▸ **SUPPLIED PASSAGE**
# # # #

How could the three Black sisters be so alike, but so different?
Narcissa Black, Bellatrix Black, Andromeda Black

It’s sometimes said that if you try and exert your own opinions on your children they’ll end up either obeying you or deliberately rebelling against you. In the case of Cygnus and Druella Black, their three daughters ran the gamut: one obeyed, one rebelled and one ended up somewhere in between. Each of the three women’s lives ended up being defined by love: even if sometimes that love was rather twisted... Yes, Bellatrix, we’re looking at you.

Here’s a look at the Black sisters’ history and how they took dramatically different paths.

The early years

Growing up, the girls’ lives would have been comfortable. The Black family was a fairly wealthy one, after all, named as one of the so-called ‘Sacred Twenty-Eight’: truly pure-blood wizarding families. But we can only wonder how idyllic their home life might have been as kids.

# # # #

▸ **WHAT TO PRODUCE**
Continue the piece on the three Black sisters from its final sentence, extending the section on their early years.

# # # #

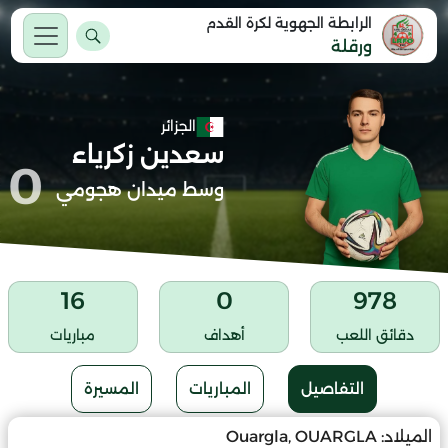
الرابطة الجهوية لكرة القدم
ورقلة
الجزائر
سعدين زكرياء
0
وسط ميدان هجومي
16
0
978
دقائق اللعب
أهداف
مباريات
التفاصيل
المباريات
المسيرة
الميلاد:
Ouargla, OUARGLA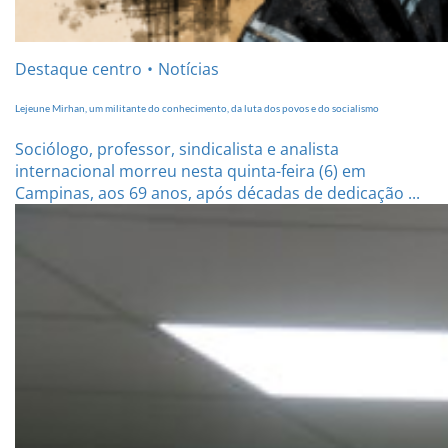
Destaque centro
Notícias
Lejeune Mirhan, um militante do conhecimento, da luta dos povos e do socialismo
Sociólogo, professor, sindicalista e analista
internacional morreu nesta quinta-feira (6) em
Campinas, aos 69 anos, após décadas de dedicação ...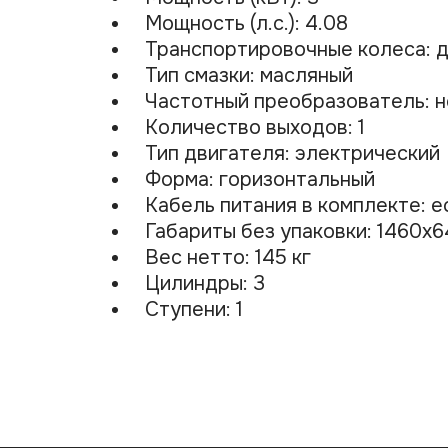
Мощность (л.с.): 4.08
Транспортировочные колеса: 
Тип смазки: масляный
Частотный преобразователь: 
Количество выходов: 1
Тип двигателя: электрический
Форма: горизонтальный
Кабель питания в комплекте: 
Габариты без упаковки: 1460х6
Вес нетто: 145 кг
Цилиндры: 3
Ступени: 1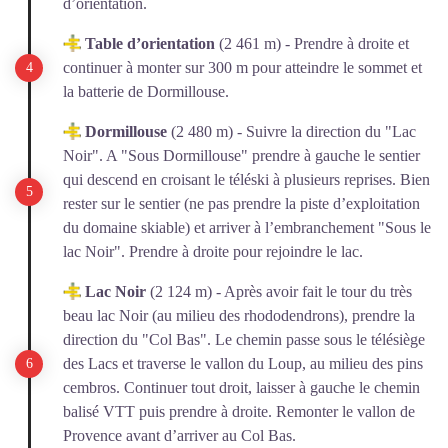
d’orientation.
Table d’orientation
(2 461 m) - Prendre à droite et
continuer à monter sur 300 m pour atteindre le sommet et
la batterie de Dormillouse.
Dormillouse
(2 480 m) - Suivre la direction du "Lac
Noir". A "Sous Dormillouse" prendre à gauche le sentier
qui descend en croisant le téléski à plusieurs reprises. Bien
rester sur le sentier (ne pas prendre la piste d’exploitation
du domaine skiable) et arriver à l’embranchement "Sous le
lac Noir". Prendre à droite pour rejoindre le lac.
Lac Noir
(2 124 m) - Après avoir fait le tour du très
beau lac Noir (au milieu des rhododendrons), prendre la
direction du "Col Bas". Le chemin passe sous le télésiège
des Lacs et traverse le vallon du Loup, au milieu des pins
cembros. Continuer tout droit, laisser à gauche le chemin
balisé VTT puis prendre à droite. Remonter le vallon de
Provence avant d’arriver au Col Bas.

# # # #

▸ **TASK OUTPUT**
Sirius, when explaining his family tree to Harry, revealed the unsettling proclivities of other members of the Black family tree, like a cousin who tried to force through a Ministry Bill to make Muggle-hunting legal. The way the family ostracised anyone who disagreed with their views made it clear that they weren’t entirely loving, and that blood wasn’t as important as their ideals – though ironically the ideals were all about blood.

But as kids, at least, the sisters all had one thing in common: they were all sorted into Slytherin. But after Hogwarts, their stories would take very different routes.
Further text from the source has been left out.